Gucky_Fan hat geschrieben: ↑04.10.2025, 11:01
Für mich typisch deutsche oder europäische Werte sind: Akzeptanz von Homosexueölen und Frauenrechte und Frauengleichberechtigung. Dass Juden frei und sicher bei uns leben können, aber auch Dass Religion Privatsache ist. Dass man durch Bildung aufsteigen kann aber jeder frei sein darf, ohne den anderen zu bevormunden. Dass man aber auch stolz auf die alte Geschichte ist und diese auch bewahrt.

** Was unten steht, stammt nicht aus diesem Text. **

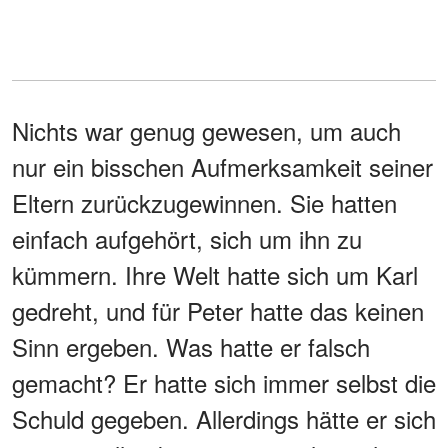
Nichts war genug gewesen, um auch
nur ein bisschen Aufmerksamkeit seiner
Eltern zurückzugewinnen. Sie hatten
einfach aufgehört, sich um ihn zu
kümmern. Ihre Welt hatte sich um Karl
gedreht, und für Peter hatte das keinen
Sinn ergeben. Was hatte er falsch
gemacht? Er hatte sich immer selbst die
Schuld gegeben. Allerdings hätte er sich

Dann dröseln wir diese „deutschen“ Werte doch mal auf:
„Akzeptanz von Homosexuellen“: Der § 175 des deutschen Strafgesetzbuches (§ 175 StGB) existierte (...) bis zum 10. Juni 1994. Er stellte sexuelle Handlungen zwischen Personen männlichen Geschlechts unter Strafe und ermöglichte somit die Verfolgung Homosexueller.
(wikipedia)
Nicht gerade ein deutscher Traditionswert, oder? Und die persönliche Diskriminierung geht ja noch bis heute weiter, siehe Arbeitsleben, Fußball uvm.

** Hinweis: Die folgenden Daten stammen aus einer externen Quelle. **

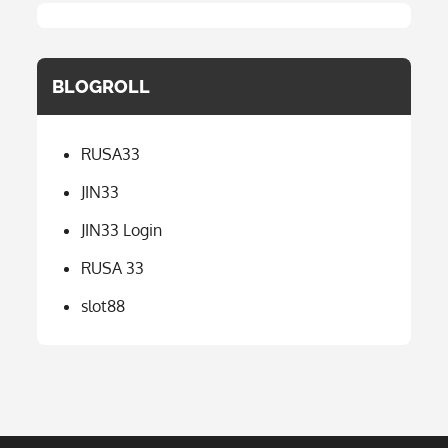
BLOGROLL
RUSA33
JIN33
JIN33 Login
RUSA 33
slot88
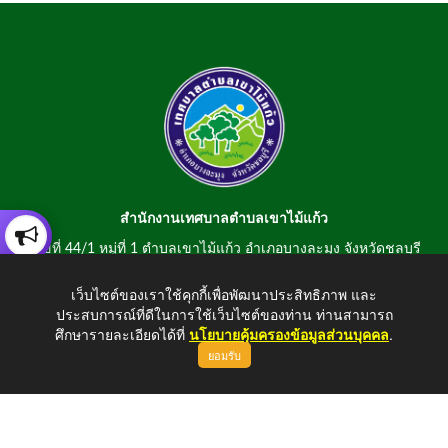
สำนักงานเทศบาลตำบลเขาไม้แก้ว
เลขที่ 44/1 หมู่ที่ 1 ตำบลเขาไม้แก้ว อำเภอบางละมุง จังหวัดชลบุรี
20150
เว็บไซต์ของเราใช้คุกกี้เพื่อพัฒนาประสิทธิภาพ และ
สอบถามข้อมูลโทรศัพท์/โทรสาร 0-3807-2634-5
ประสบการณ์ที่ดีในการใช้เว็บไซต์ของท่าน ท่านสามารถ
E-mail : saraban@khaomaikaew.go.th
ศึกษารายละเอียดได้ที่
นโยบายคุ้มครองข้อมูลส่วนบุคคล
.
ยอมรับ
ขึ้นบนสุด
Copyright © 2026 All Right Resive http://www.khaomaikaew.go.th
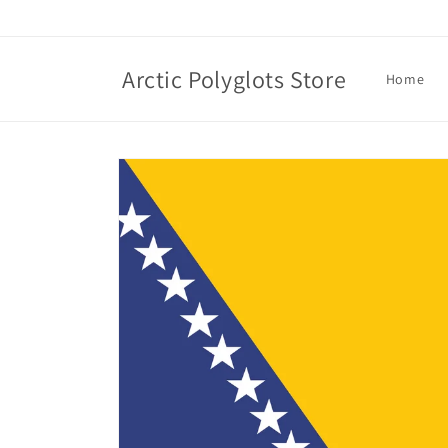
Skip to
content
Arctic Polyglots Store
Home
Skip to
product
information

„Frauenrechte und Frauengleichberechtigung“: „Männer und Frauen sind gleichberechtigt“, so das GGB, Artikel 3 Absatz 2.
Als meine Mutter (Inhaberin eines Meisterbriefes, sie durfte also Lehrlinge ausbilden!) 1956 einen Führerschein machen wollte, musste sie vom Ehemann die schriftliche Erlaubnis beibringen, dass sie dorthin durfte. (
Gesetz galt bis 1958, wikipedia)
Bis zum 1. Juli 1977 durfte die Ehefrau nur dann berufstätig sein, wenn dies „mit ihren Pflichten in Ehe und Familie“ vereinbar war. (
wikipedia) Ein Ehemann konnte bis 1958 generell darüber entscheiden, ob seine Frau arbeiten gehen durfte – oder nicht. Recht auf körperliche Unversehrtheit der Frau: Erst seit 1997 gelten erzwungene sexuelle Handlungen auch in der Ehe als sexuelle Nötigung bzw. Vergewaltigung. (
wikipedia) Jahrzehntelang hatten sich vor allem die CDU und CSU im Bundestag gegen diese juristische Besserstellung der Frau gesträubt und alle Initiativen abgeblockt.
*Achja, alles von mir Aufgeführte ist/war BRD-Gesetzgebung, DDR war teils juristisch anders.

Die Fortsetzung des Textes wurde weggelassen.